=== PROBLEM DESCRIPTION ===
Would you pull out every line of the material that contains the string "television"?

=== DATA FOR THE TASK ===
Segment Open
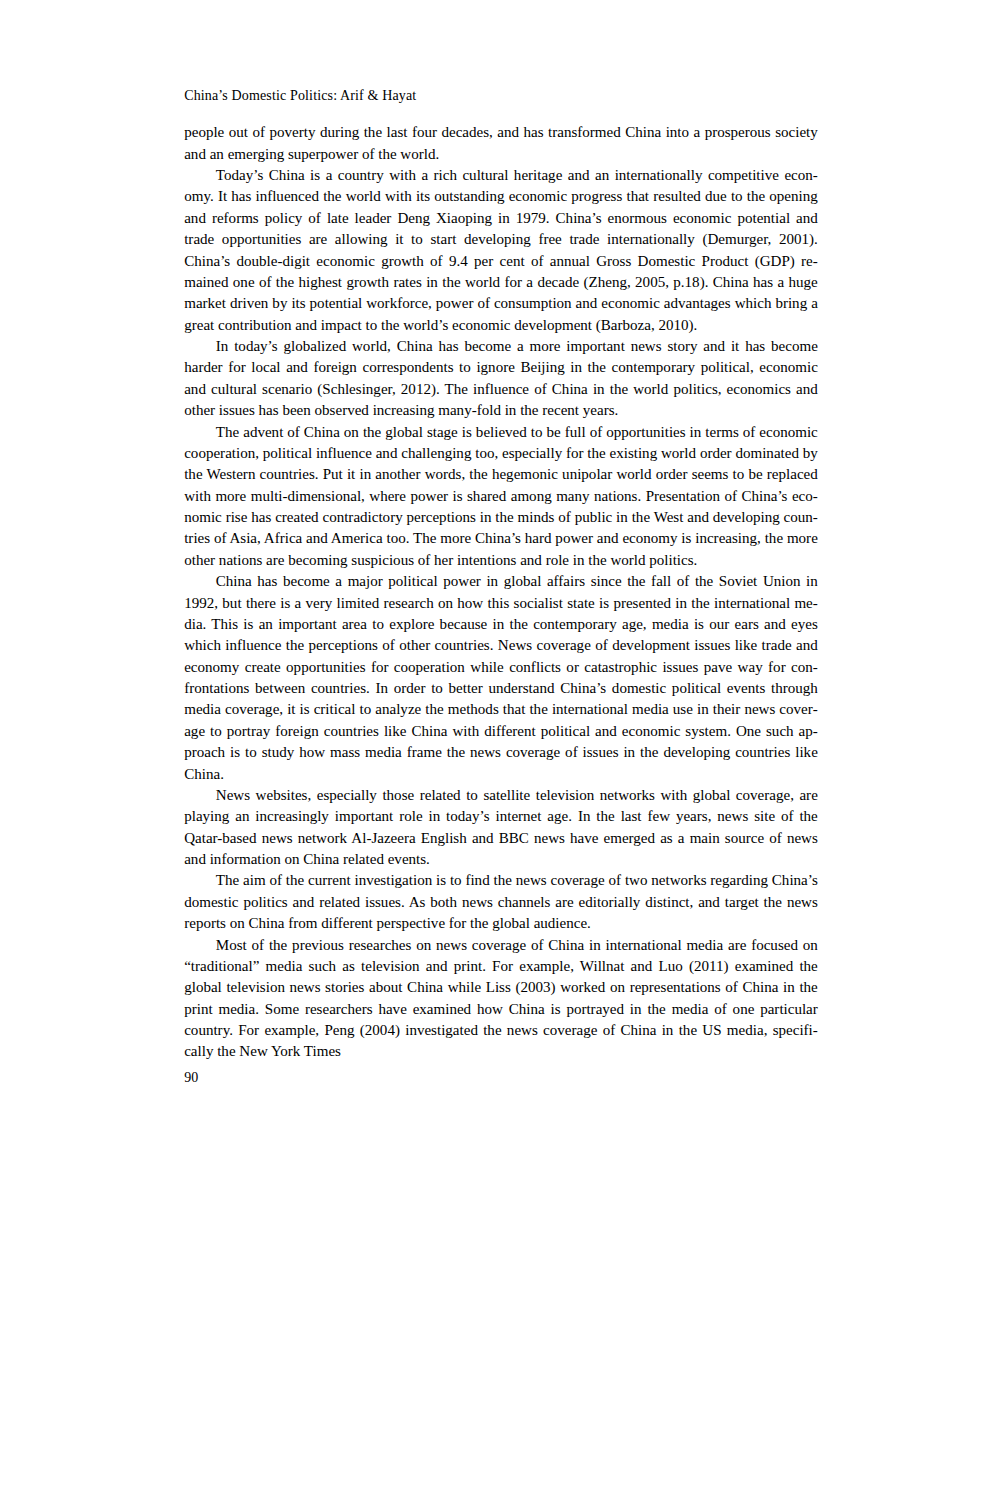China’s Domestic Politics: Arif & Hayat
people out of poverty during the last four decades, and has transformed China into a prosperous society and an emerging superpower of the world.
Today’s China is a country with a rich cultural heritage and an internationally competitive economy. It has influenced the world with its outstanding economic progress that resulted due to the opening and reforms policy of late leader Deng Xiaoping in 1979. China’s enormous economic potential and trade opportunities are allowing it to start developing free trade internationally (Demurger, 2001). China’s double-digit economic growth of 9.4 per cent of annual Gross Domestic Product (GDP) remained one of the highest growth rates in the world for a decade (Zheng, 2005, p.18). China has a huge market driven by its potential workforce, power of consumption and economic advantages which bring a great contribution and impact to the world’s economic development (Barboza, 2010).
In today’s globalized world, China has become a more important news story and it has become harder for local and foreign correspondents to ignore Beijing in the contemporary political, economic and cultural scenario (Schlesinger, 2012). The influence of China in the world politics, economics and other issues has been observed increasing many-fold in the recent years.
The advent of China on the global stage is believed to be full of opportunities in terms of economic cooperation, political influence and challenging too, especially for the existing world order dominated by the Western countries. Put it in another words, the hegemonic unipolar world order seems to be replaced with more multi-dimensional, where power is shared among many nations. Presentation of China’s economic rise has created contradictory perceptions in the minds of public in the West and developing countries of Asia, Africa and America too. The more China’s hard power and economy is increasing, the more other nations are becoming suspicious of her intentions and role in the world politics.
China has become a major political power in global affairs since the fall of the Soviet Union in 1992, but there is a very limited research on how this socialist state is presented in the international media. This is an important area to explore because in the contemporary age, media is our ears and eyes which influence the perceptions of other countries. News coverage of development issues like trade and economy create opportunities for cooperation while conflicts or catastrophic issues pave way for confrontations between countries. In order to better understand China’s domestic political events through media coverage, it is critical to analyze the methods that the international media use in their news coverage to portray foreign countries like China with different political and economic system. One such approach is to study how mass media frame the news coverage of issues in the developing countries like China.
News websites, especially those related to satellite television networks with global coverage, are playing an increasingly important role in today’s internet age. In the last few years, news site of the Qatar-based news network Al-Jazeera English and BBC news have emerged as a main source of news and information on China related events.
The aim of the current investigation is to find the news coverage of two networks regarding China’s domestic politics and related issues. As both news channels are editorially distinct, and target the news reports on China from different perspective for the global audience.
Most of the previous researches on news coverage of China in international media are focused on “traditional” media such as television and print. For example, Willnat and Luo (2011) examined the global television news stories about China while Liss (2003) worked on representations of China in the print media. Some researchers have examined how China is portrayed in the media of one particular country. For example, Peng (2004) investigated the news coverage of China in the US media, specifically the New York Times
90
Segment Closed
=== EXERCISE RESPONSE ===
News websites, especially those related to satellite television networks with global coverage, are playing an increasingly important role in today’s internet age. In the last few years, news site of the Qatar-based news network Al-Jazeera English and BBC news have emerged as a main source of news and information on China related events.
Most of the previous researches on news coverage of China in international media are focused on “traditional” media such as television and print. For example, Willnat and Luo (2011) examined the global television news stories about China while Liss (2003) worked on representations of China in the print media. Some researchers have examined how China is portrayed in the media of one particular country. For example, Peng (2004) investigated the news coverage of China in the US media, specifically the New York Times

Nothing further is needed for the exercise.